Market Outlook 2016. Where To Invest in 2016/2017.
It is now difficult to see more than 10 seconds into the future. What was chosen for a laugh as a blog title has become a reality. Central banks have led the markets if not the economy for the last 8 years out of crisis and are now losing some credibility and control. A quick survey finds weak but positive growth across most countries with the exception of Brazil and Russia in 2016, and positive growth across all countries in 2017. It also finds inflation mercifully low, and positive, even in Japan and the Eurozone. This does not appear to be a dire environment. However, aggregate data hide less tractable problems. If the averages are poor and the inequality is acutely high, it means that the majority of the population are experiencing declining wealth. Mercifully, inflation has been low.
It is always a difficult time to invest. In the 90s we fretted about inflation which in the end failed to materialize. We inflated a tech boom bubble which burst. We inflated a housing bubble which burst. And since then we’ve been led by the nose by central banks cleaning up the debris of the last bust while trying to strengthen the financial system which proved not so robust and simultaneously trying to spur economic growth which sputtered in no small part because of those very efforts at financial market reform.
The US economy is out of the woods and on a stable path of positive if rather tepid growth. The European economy is not far behind. The inefficiencies of the Euro are something they will live with regardless but so much liquidity is bound to spur some growth. China was actually first to lead with unconventional policy. It saw external demand shut down in 2008 and continue to fade as countries engaged in trade war. China is arguably ahead of the cycle in terms of policy, priming the pump quickly, smoothing the downturn, then tightening prematurely, hopefully not a lesson for the Fed, and finding itself needing to turn on the taps again. Japan is perhaps way ahead of everyone else. Demographically, Japan is the future. We can only hope that it is not also the future in terms of economics and policy.
Policy has targeted an arbitrary rate of growth and in doing so introduced more imbalances which drive delayed oscillations in market prices. At the micro level we already observe that asset prices can deviate from fundamental value for longer and gyrate more substantially as they converge to intrinsic value. Long duration assets are all the more risky in that there is no deadline for convergence. Finite and shorter maturity assets are not immune to volatility. Policy, sentiment and capital flows are the prime determinants of price discovery. Markets fail to bring convergence to intrinsic value quickly and efficiently.
There are several reasons for this. In the past, relative prices were brought into equilibrium or no-arbitrage pricing by traders or groups of traders who traded across capital structures. Most of this capital took the form of bank proprietary trading desks. With Basel III, Dodd-Frank and the Volcker Rule, the capital dedicated to these activities has shriveled. Some of these traders have sought new homes in hedge funds. However, the scale of capital in hedge funds pale in comparison with the practically bottomless pits of capital commanded by prop desks in the past.
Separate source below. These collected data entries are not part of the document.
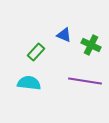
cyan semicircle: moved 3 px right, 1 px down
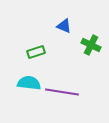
blue triangle: moved 9 px up
green rectangle: rotated 30 degrees clockwise
purple line: moved 23 px left, 11 px down
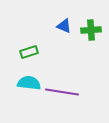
green cross: moved 15 px up; rotated 30 degrees counterclockwise
green rectangle: moved 7 px left
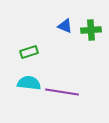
blue triangle: moved 1 px right
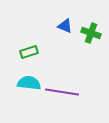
green cross: moved 3 px down; rotated 24 degrees clockwise
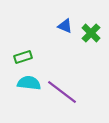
green cross: rotated 24 degrees clockwise
green rectangle: moved 6 px left, 5 px down
purple line: rotated 28 degrees clockwise
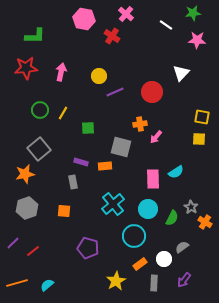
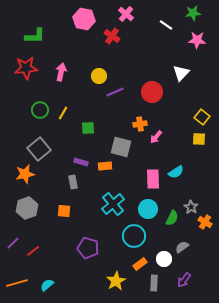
yellow square at (202, 117): rotated 28 degrees clockwise
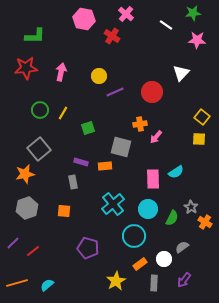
green square at (88, 128): rotated 16 degrees counterclockwise
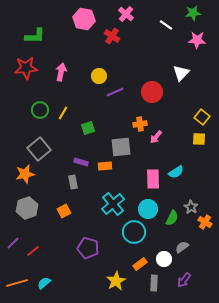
gray square at (121, 147): rotated 20 degrees counterclockwise
orange square at (64, 211): rotated 32 degrees counterclockwise
cyan circle at (134, 236): moved 4 px up
cyan semicircle at (47, 285): moved 3 px left, 2 px up
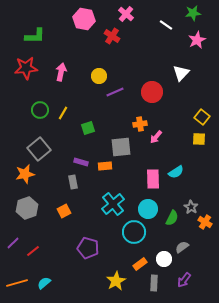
pink star at (197, 40): rotated 30 degrees counterclockwise
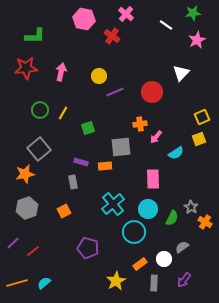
yellow square at (202, 117): rotated 28 degrees clockwise
yellow square at (199, 139): rotated 24 degrees counterclockwise
cyan semicircle at (176, 172): moved 19 px up
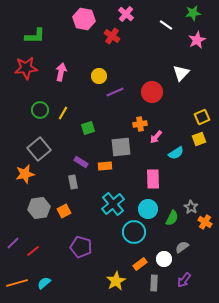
purple rectangle at (81, 162): rotated 16 degrees clockwise
gray hexagon at (27, 208): moved 12 px right; rotated 10 degrees clockwise
purple pentagon at (88, 248): moved 7 px left, 1 px up
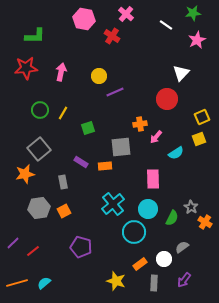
red circle at (152, 92): moved 15 px right, 7 px down
gray rectangle at (73, 182): moved 10 px left
yellow star at (116, 281): rotated 24 degrees counterclockwise
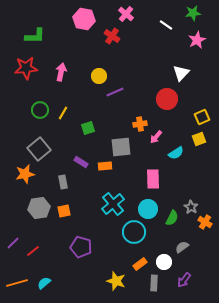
orange square at (64, 211): rotated 16 degrees clockwise
white circle at (164, 259): moved 3 px down
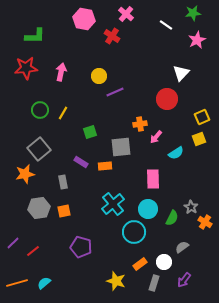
green square at (88, 128): moved 2 px right, 4 px down
gray rectangle at (154, 283): rotated 14 degrees clockwise
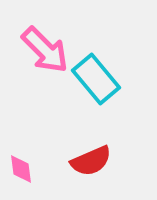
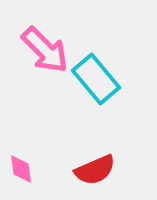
red semicircle: moved 4 px right, 9 px down
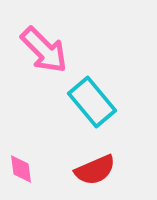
pink arrow: moved 1 px left
cyan rectangle: moved 4 px left, 23 px down
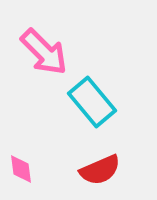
pink arrow: moved 2 px down
red semicircle: moved 5 px right
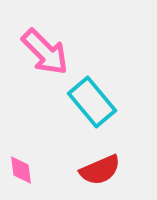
pink arrow: moved 1 px right
pink diamond: moved 1 px down
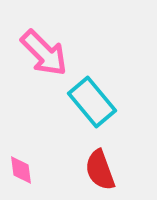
pink arrow: moved 1 px left, 1 px down
red semicircle: rotated 93 degrees clockwise
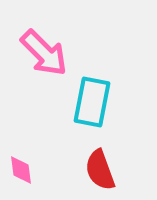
cyan rectangle: rotated 51 degrees clockwise
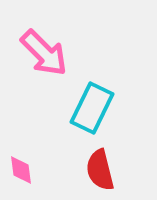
cyan rectangle: moved 6 px down; rotated 15 degrees clockwise
red semicircle: rotated 6 degrees clockwise
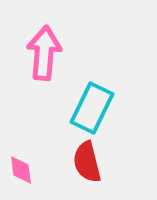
pink arrow: rotated 130 degrees counterclockwise
red semicircle: moved 13 px left, 8 px up
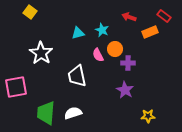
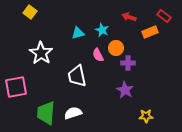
orange circle: moved 1 px right, 1 px up
yellow star: moved 2 px left
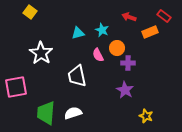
orange circle: moved 1 px right
yellow star: rotated 24 degrees clockwise
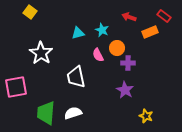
white trapezoid: moved 1 px left, 1 px down
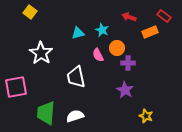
white semicircle: moved 2 px right, 3 px down
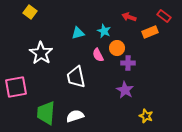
cyan star: moved 2 px right, 1 px down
In the search for yield, retail investors, through their regulated and sanitized vehicles like mutual funds and ETFs have ventured into markets normally traded by professional investors. The herd mentality and the artificial liquidity created by retail capital has led to more momentum driven markets where undervaluation soon becomes overvaluation and overvaluation becomes undervaluation in a cyclical and volatile fashion. Prop traders accustomed to leveraging small, predictable deviations now face large, unpredictable deviations, and in their hedge fund formats, face prime brokers who cannot extend the scale of leverage they are accustomed too, or the valuation forbearance of the investment banks of old. Therefore, they struggle. This is the new market, at least for now.
One could play the long game, identify good businesses and invest for the long term. To do this, one needs not only to be right, but one needs stability of capital and the faith of investors. With the current uncertainty, investor loyalty is understandably in short supply. Uncertainty is high. When economic growth is low, small deviations can lead to negative readings. The acute inequality of wealth is slowly translating into the feeling of injustice, and society seems heavy with social tension. Between political factions there is more civil war than inter party conflict. Policy has been deployed bearing such low marginal fruit that it has taken extreme efforts to have an
y effect. The risks of unforeseen side effects proportionate to the scale of the effort, not the effect, are high.
The inescapable reality is that markets have become more volatile and fickle. The patient investor can take advantage of this volatility but this can often be a test of stoic patience. Markets like this also require the investor to be more informed, even if they are outsourcing their investing decisions lest they make mistakes in their capital allocation plans. For investors who need to be invested many opportunities remain, and some very good ones at that. Investors should be careful not to overreach in their thirst for yield. However, there are areas of the market which remain beyond the reach of retail capital and other hot money and where price discovery remains linked to fundamentals. Some of these markets are the way they are because of legacy issues from the 2008 financial crisis, some even performed well through those periods but through guilt by association will not be revisited even by some institutional investors. Under-owned, under-researched, misunderstood assets represent good opportunities. But even here, markets may not be sufficient to bring price discovery; patience, and duration matching of capital, is necessary.